Dataset entries:
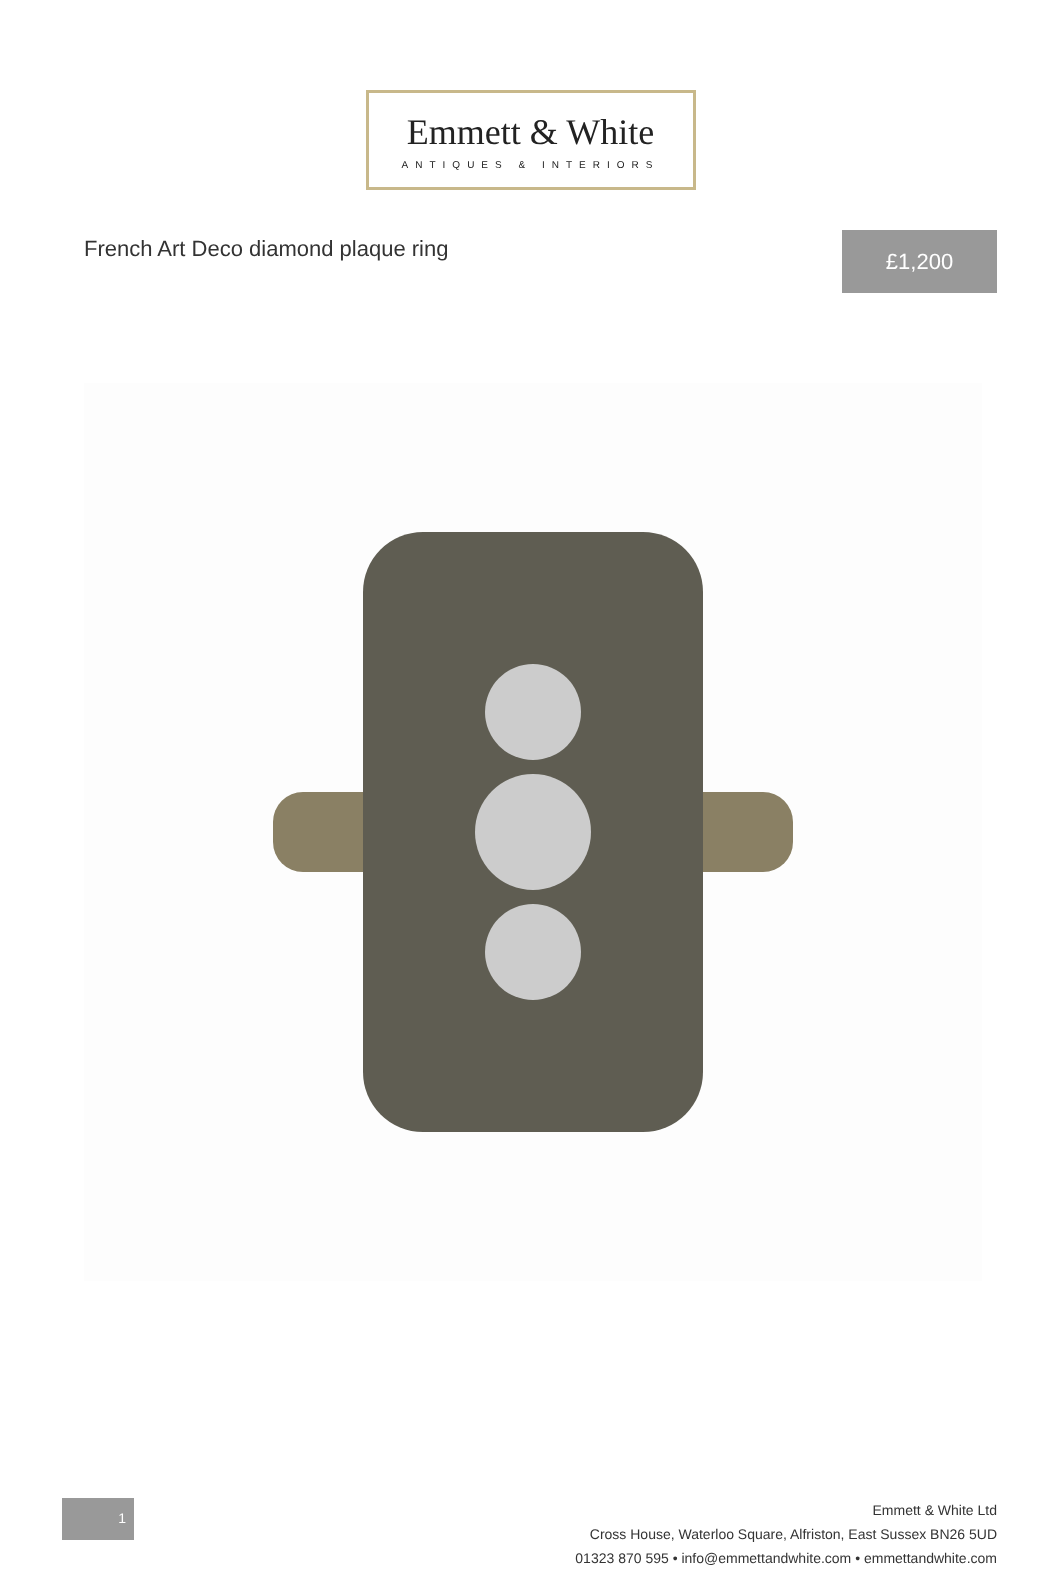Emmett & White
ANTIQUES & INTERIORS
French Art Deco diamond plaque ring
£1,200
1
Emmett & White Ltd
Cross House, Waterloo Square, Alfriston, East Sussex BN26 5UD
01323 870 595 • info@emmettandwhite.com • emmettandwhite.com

What to work on: Only this range is to be output: the line that contains "French Art Deco diamond plaque ring" through the last line of the records above, both inclusive.

Problem solution:
French Art Deco diamond plaque ring
£1,200
1
Emmett & White Ltd
Cross House, Waterloo Square, Alfriston, East Sussex BN26 5UD
01323 870 595 • info@emmettandwhite.com • emmettandwhite.com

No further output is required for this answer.